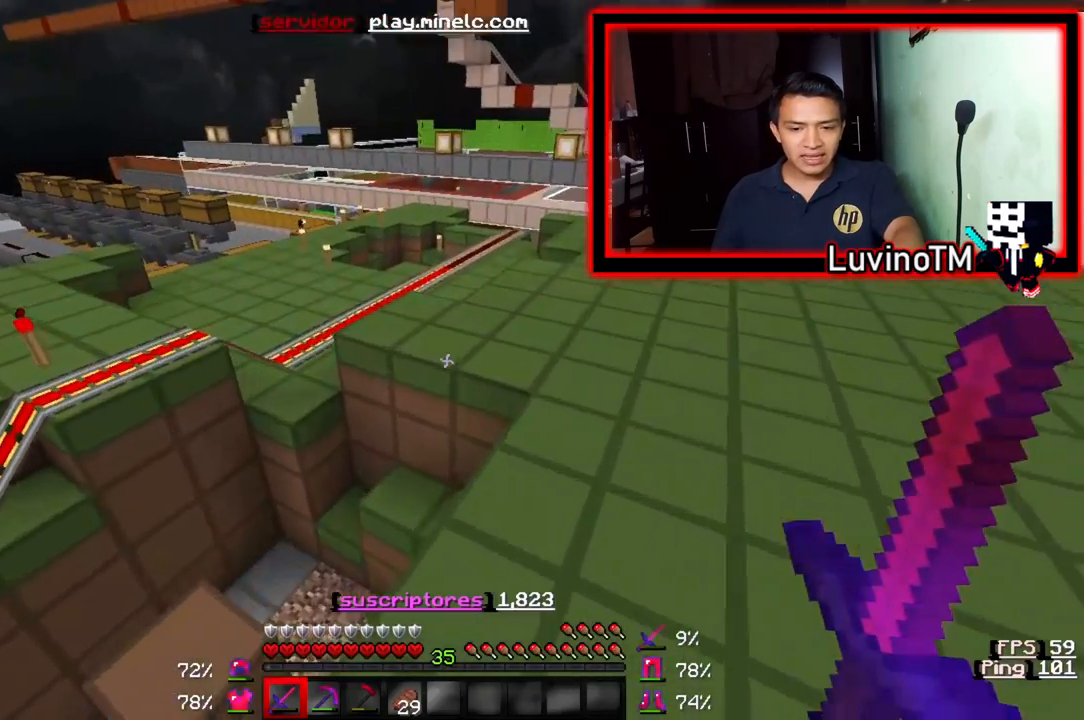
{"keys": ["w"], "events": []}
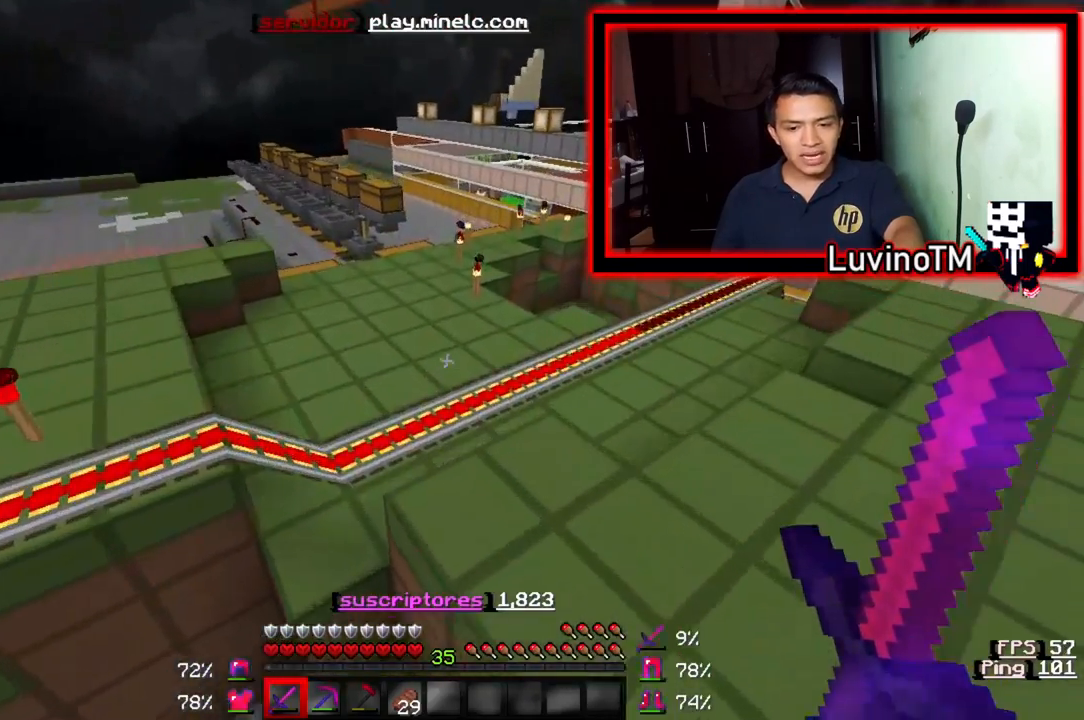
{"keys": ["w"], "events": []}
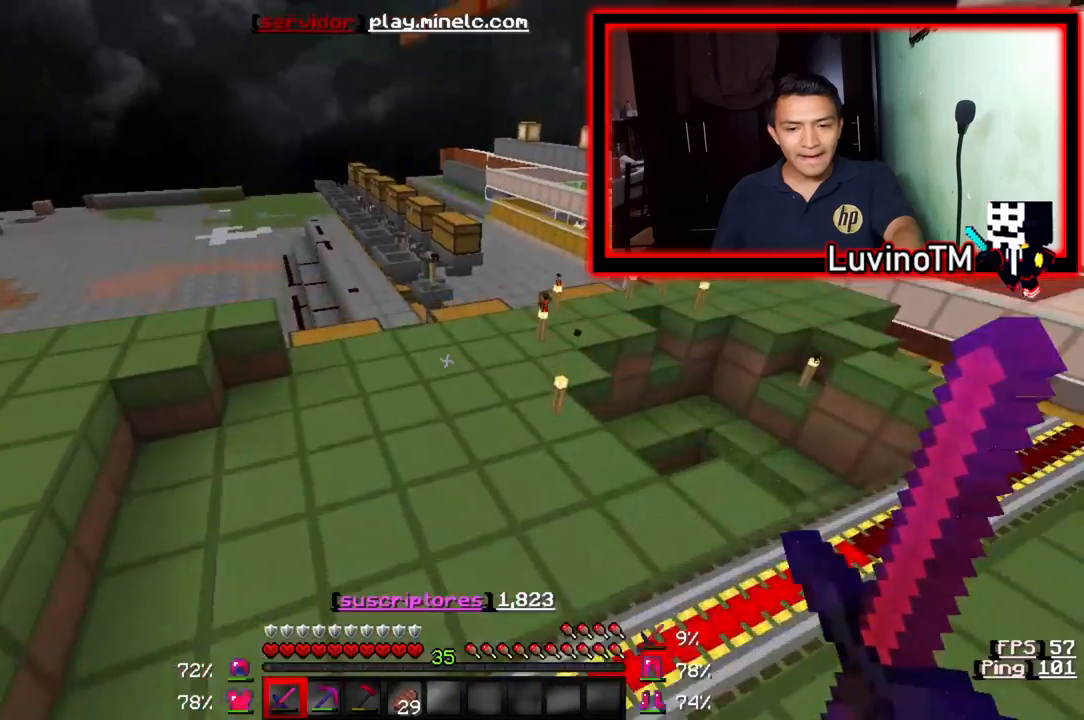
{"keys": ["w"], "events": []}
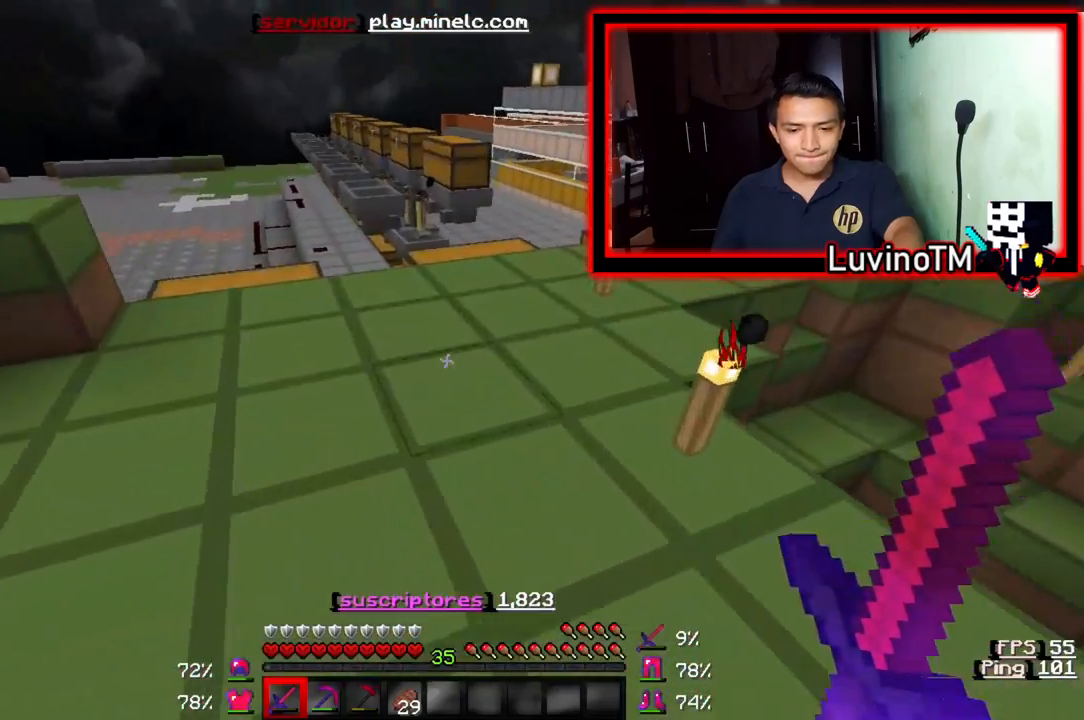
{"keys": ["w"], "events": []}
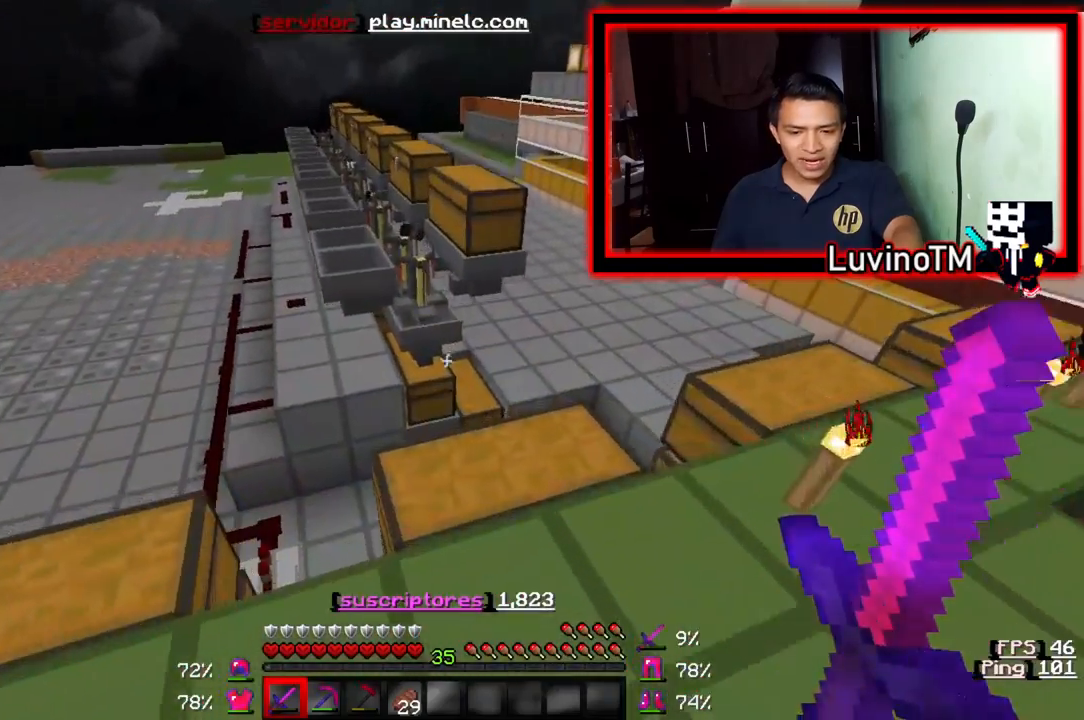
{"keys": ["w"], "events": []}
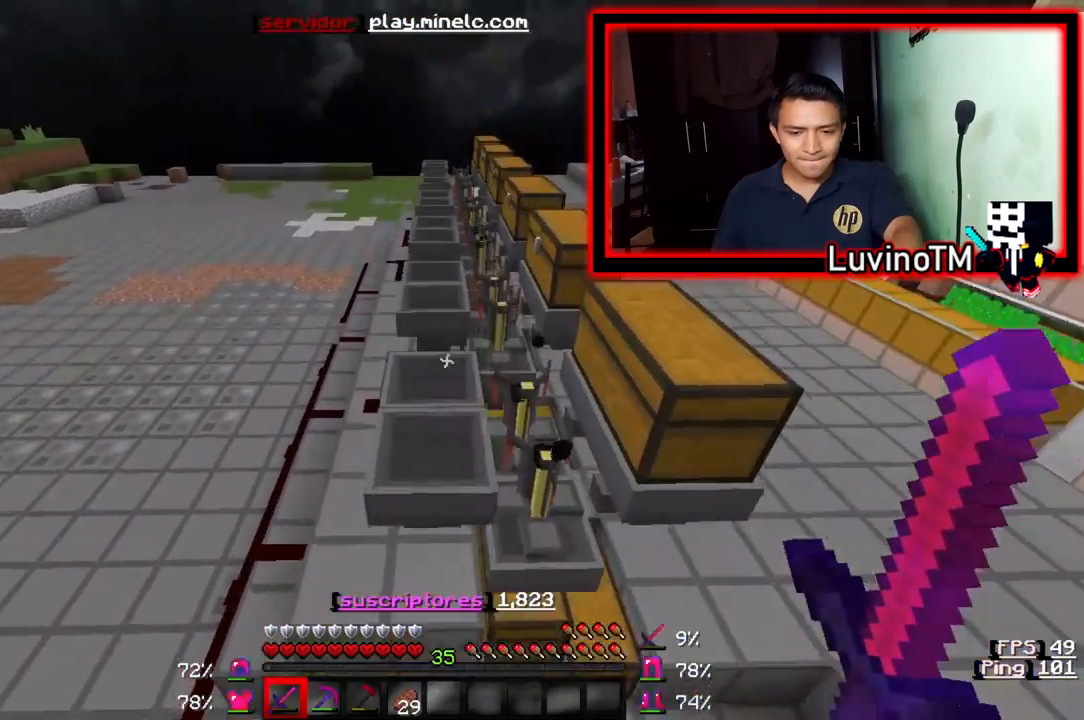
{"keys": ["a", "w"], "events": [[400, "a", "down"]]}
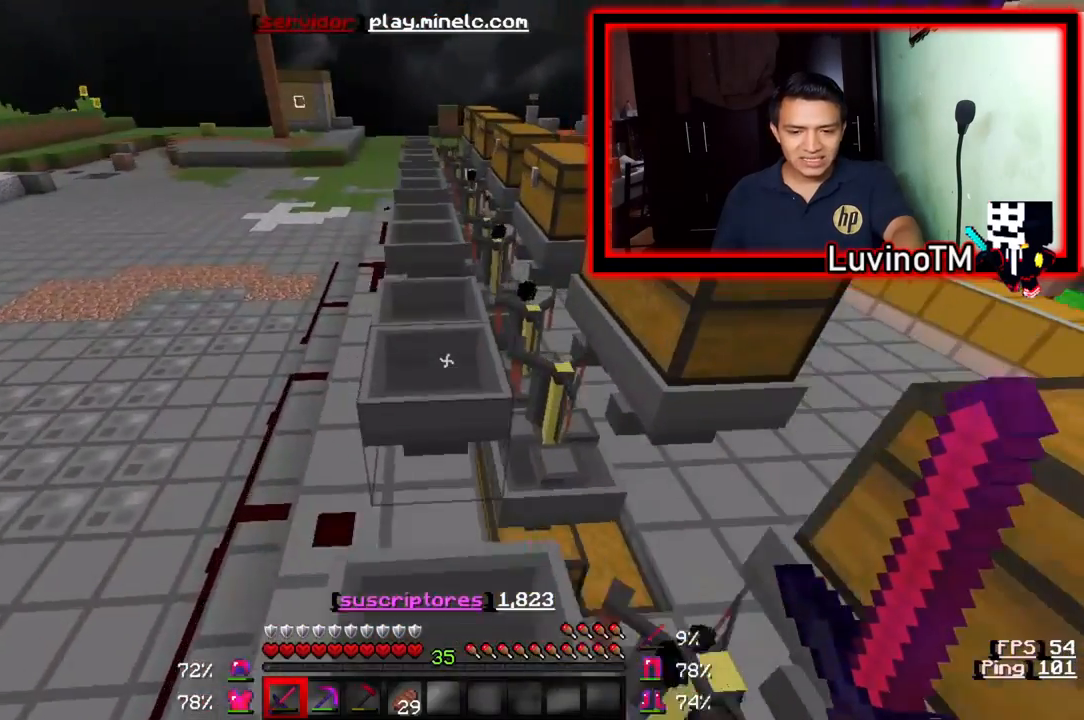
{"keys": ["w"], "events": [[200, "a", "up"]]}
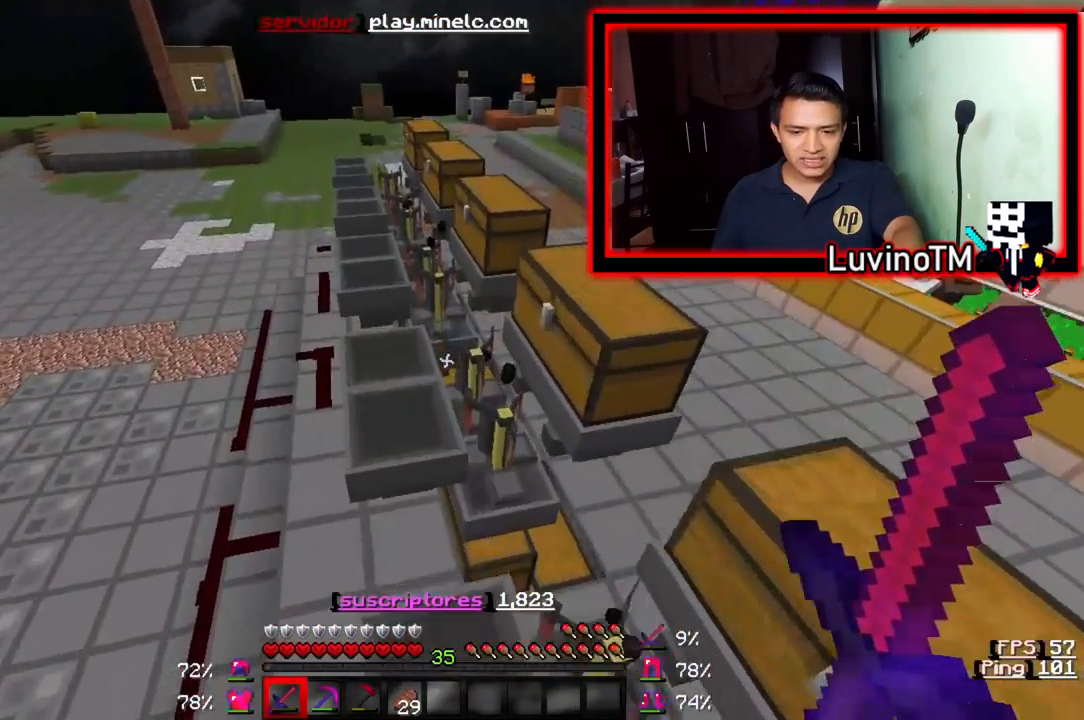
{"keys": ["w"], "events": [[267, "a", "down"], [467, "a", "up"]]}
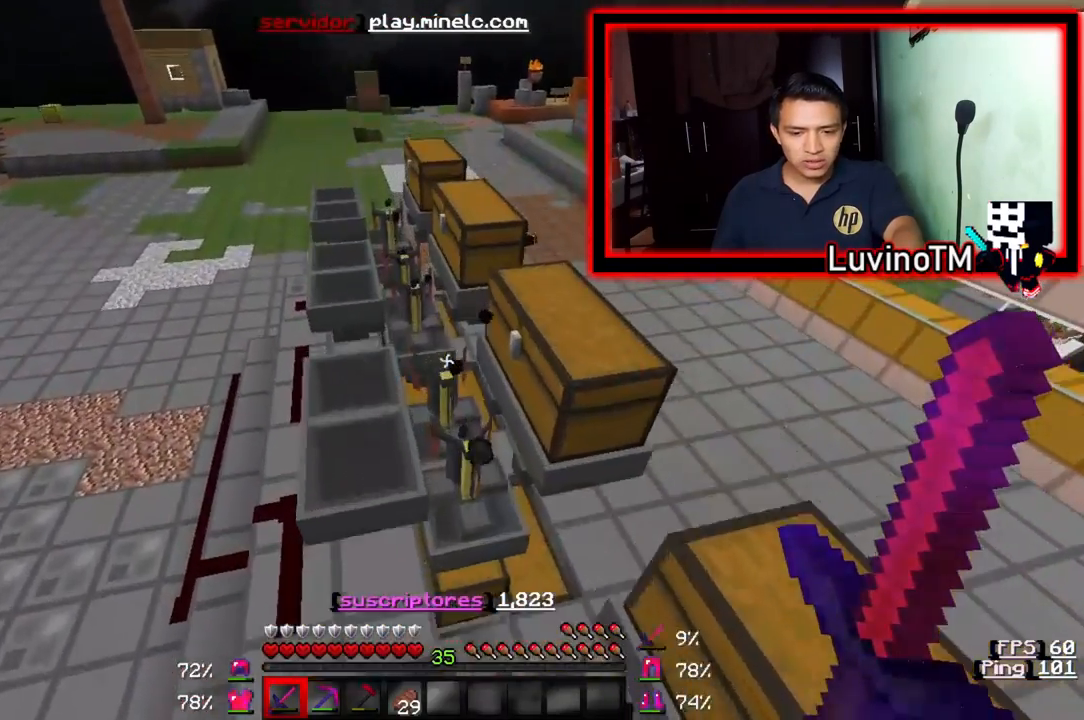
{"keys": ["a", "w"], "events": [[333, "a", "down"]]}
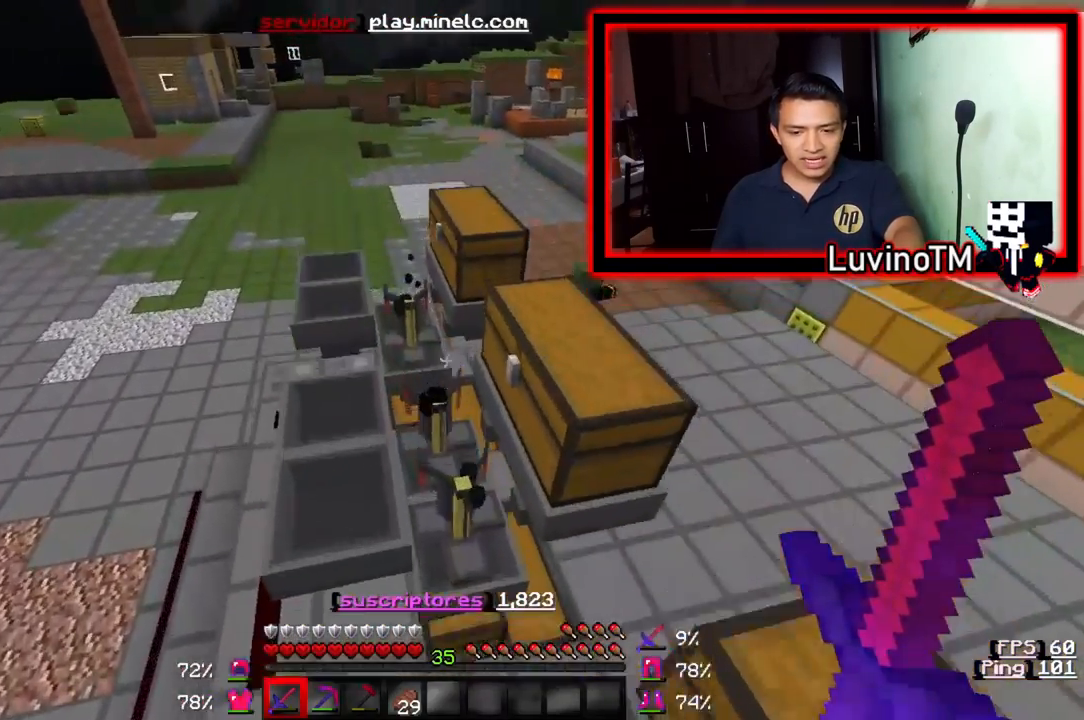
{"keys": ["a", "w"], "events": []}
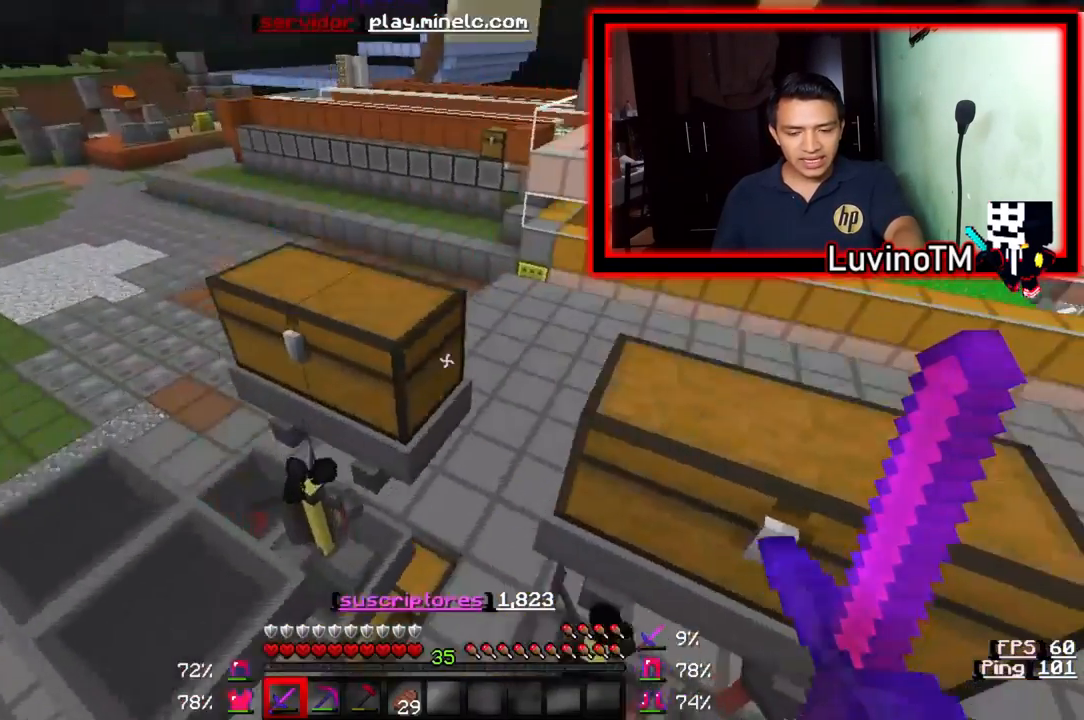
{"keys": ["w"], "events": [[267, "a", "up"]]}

--------------------

→ **REQUIRED ACTION**
Restate the whole listing exactly as written, minus the pictures.

→ **ANSWER SPACE**
{"keys": ["w"], "events": []}
{"keys": ["w"], "events": []}
{"keys": ["w"], "events": []}
{"keys": ["w"], "events": []}
{"keys": ["w"], "events": []}
{"keys": ["a", "w"], "events": [[400, "a", "down"]]}
{"keys": ["w"], "events": [[200, "a", "up"]]}
{"keys": ["w"], "events": [[267, "a", "down"], [467, "a", "up"]]}
{"keys": ["a", "w"], "events": [[333, "a", "down"]]}
{"keys": ["a", "w"], "events": []}
{"keys": ["w"], "events": [[267, "a", "up"]]}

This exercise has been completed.